2.1. Theoretical framework

When information about risk of a stock is being obtained by investors, the efficient market hypothesis suggests that this information should be absorbed by the price of the stock (Fama, 1970). This means that when relevant information becomes available this should directly be reflected by the price. High competition among investors eliminates the positive Net Present Value of an asset caused by the information. For investors it becomes impossible to

structurally outperform the market if markets are efficient. Consecutive stock price changes are independent and identically distributed random variables and therefore make a random walk and are unpredictable. The random walk of stock prices is linked to the efficient market hypothesis (Fama, 1965). If stock prices were predictable this would prove not all information available is reflected by the price which would mean the market is inefficient and would therefore be inconsistent with the efficient market hypothesis. The efficient market hypothesis is contradictory with the theory of calendar anomalies. Calendar anomalies show a pattern in stock returns at a particular time of the year. One of the calendar anomalies is the month effect. The month effect shows higher average returns at the turn-of-the-month compared to the remaining days of the turn-of-the-month.
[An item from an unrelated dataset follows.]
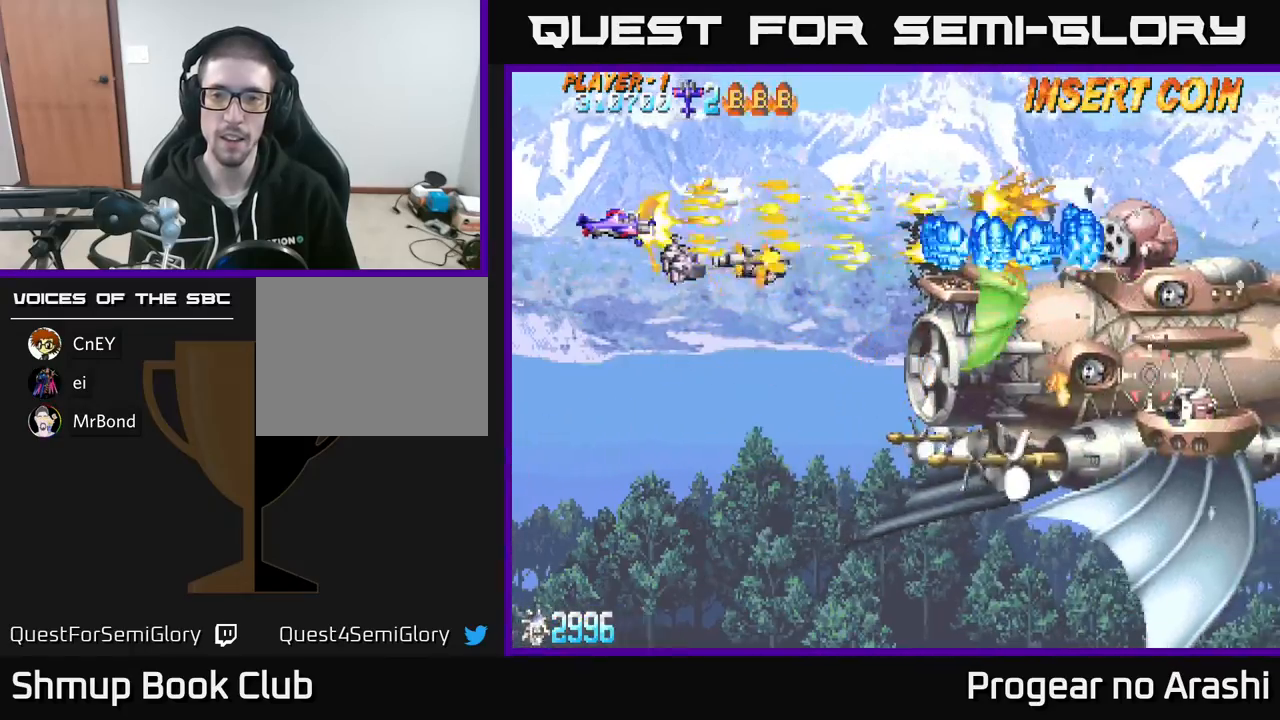
{"buttons": ["DPAD_DOWN"], "left_stick": "center", "events": [[33, "DPAD_LEFT", "up"], [167, "X", "down"], [183, "DPAD_LEFT", "down"], [250, "DPAD_DOWN", "down"], [333, "DPAD_LEFT", "up"], [417, "X", "up"]]}
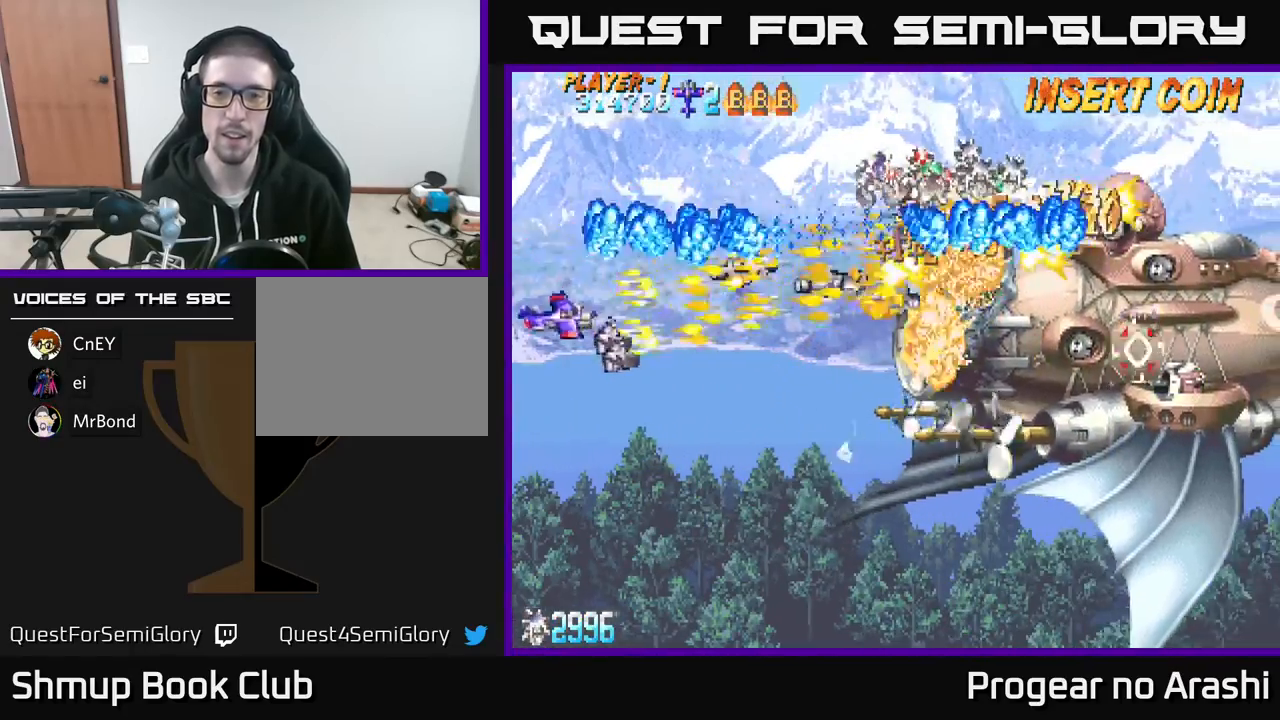
{"buttons": ["A", "DPAD_DOWN"], "left_stick": "center", "events": [[117, "DPAD_RIGHT", "down"], [200, "A", "down"], [383, "DPAD_RIGHT", "up"]]}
2.2. Evidence for the turn-of-the-month effect

Ariel (1987) discovered a monthly pattern in stock returns for the US from 1963 to 1981 and described it as the monthly effect. He shows the mean cumulative return on the last trading day of the month to the first nine trading days of the following month is 1.411% against -0.021% for the remaining days of the month. Ariel (1987) proves that the monthly effect is independent and not an explanation from other calendar anomalies.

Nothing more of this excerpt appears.